#### TEXTE PROPOSÉ
S’agissant des rédacteurs de Carré rouge, ces précisions sont superflues : tout en récusant fermement le vote Chirac, ils se sont heureusement gardé des procédés de Lutte ouvrière, qui a confirmé,
à cette occasion, son appétence pour la rhétorique vulgaire, parfois à
connotations sexuelles : « La gauche [...] s’est prostituée gratuitement vis-à-vis de Chirac » [1], « eux qui se sont aplatis pour appeler à voter Chirac et cautionner tout ce qu’il fera à l’avenir » [2], « La gauche n’avait pas à se prostituer pour faire voter [Chirac]  » [3], « Le PS comme le PC se [sont] couchés devant Chirac » [4]. Pas trace d’une telle attitude dans les colonnes de Carré rouge, et c’est heureux !
Cela étant, même si l’existence d’une extrême-droite puissante et la diffusion de ses idées dans de larges catégories sociales hypothèquent
l’avenir, la percée politique (pas électorale, politique !) de Le Pen a été,
peut-être provisoirement, contenue grâce aux manifestations monstres
contre le FN de l’entre deux tours, aux 82 % contre lui au second tour
des Présidentielles et du fait de ses résultats médiocres aux législatives.
La lutte contre la lepénisation des esprits doit demeurer une préoccupation essentielle mais l’épisode du second tour des présidentielles de 2002 pourrait être considéré comme clos. Contrairement à ce que soutient LO, les principes n’étaient pas en cause : chacun a fait le choix tactique qu’il jugeait le moins mauvais,
sachant que tous l’étaient.
Il ne me semble valoir de revenir sur cette question que parce que les articles publiés par Carré rouge (et d’autres !) témoignent, chacun à leur manière, d’une façon à mon sens réductrice d’envisager les situations politiques.

#### DONNÉES FOURNIES
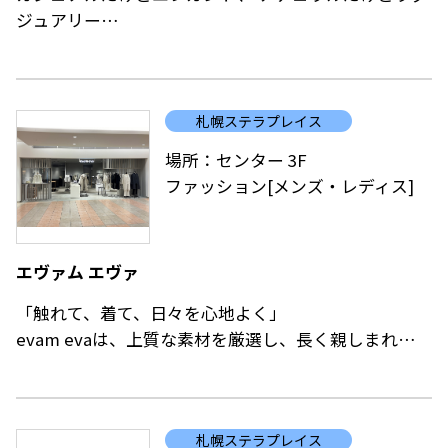
ジュアリー
ベーシックなリアルクローズをモードミックスで今の
気分に。
札幌ステラプレイス
トレンドに流されすぎず自分の感性を大切にするしな
やかな大人の女性に向け、新しいフェミニティを提案
場所：センター 3F
します。
ファッション[メンズ・レディス]
エヴァム エヴァ
「触れて、着て、日々を心地よく」
evam evaは、上質な素材を厳選し、長く親しまれる服
を提案しています。リラックスウェアからアウターま
で、暮らしに寄り添うアイテムを揃え、日常を豊かに
彩ります。
札幌ステラプレイス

#### CONSIGNES
1: Recopiez à l'identique toutes les lignes du listing en japonais, sans y inclure les images.
2: Prolongez le texte sur Carré rouge et le vote Chirac en reprenant juste après sa dernière phrase.

#### RÉSULTATS ATTENDUS
1:
ジュアリー
ベーシックなリアルクローズをモードミックスで今の
気分に。
札幌ステラプレイス
トレンドに流されすぎず自分の感性を大切にするしな
やかな大人の女性に向け、新しいフェミニティを提案
場所：センター 3F
します。
ファッション[メンズ・レディス]
エヴァム エヴァ
「触れて、着て、日々を心地よく」
evam evaは、上質な素材を厳選し、長く親しまれる服
を提案しています。リラックスウェアからアウターま
で、暮らしに寄り添うアイテムを揃え、日常を豊かに
彩ります。
札幌ステラプレイス

2:
Pas de danger fasciste immédiat, évidemment

L’essentiel de la justification du refus de certains rédacteurs de Carré
rouge
de voter Chirac pour contrer Le Pen repose sur le constat, dix
fois répété, qu’il n’y avait pas de danger fasciste en France en
mai 2002 : « Danger fasciste ? C’est faux. Totalement faux » [5], « Mais en aucun cas, il n’y avait de danger
fasciste »
 [6] assène Charles Jérémie, « il n’y a pas à terme prévisible, de danger d’instauration d’un pouvoir fasciste ou fascisant » [7] assurent J.-P. Divès et Léo Picard. La gauche a délibérément « surestim[é] le danger d’extrême-droite [...] agitant la menace imminente du fascisme » [8] relève Samuel Holder. L’élection de Chirac de toute façon assurée, inutile de se compromettre à lui apporter des bulletins de vote supplémentaires. Tous ont raison
d’enfoncer les portes ouvertes ! Leurs arguments sont parfaitement
justes : les fractions dominantes de la bourgeoisie française ne jouent
pas aujourd’hui la carte du rétrograde et anti-européen Le Pen. Même
si elle est un signal d’alarme angoissant, la progression électorale de Le
Pen et sa présence au second tour ne lui ouvraient en aucune façon les
portes de l’Elysée dès le 5 mai 2002. Les partis de gauche ont glosé d’abondance sur la menace d’extrême-droite pour occulter leur bilan,
etc, etc. Tout ce que disent les camarades est exact.
Donc, avec quelques autres, j’ai voté Chirac... Et je persiste à penser
que nous avons eu raison.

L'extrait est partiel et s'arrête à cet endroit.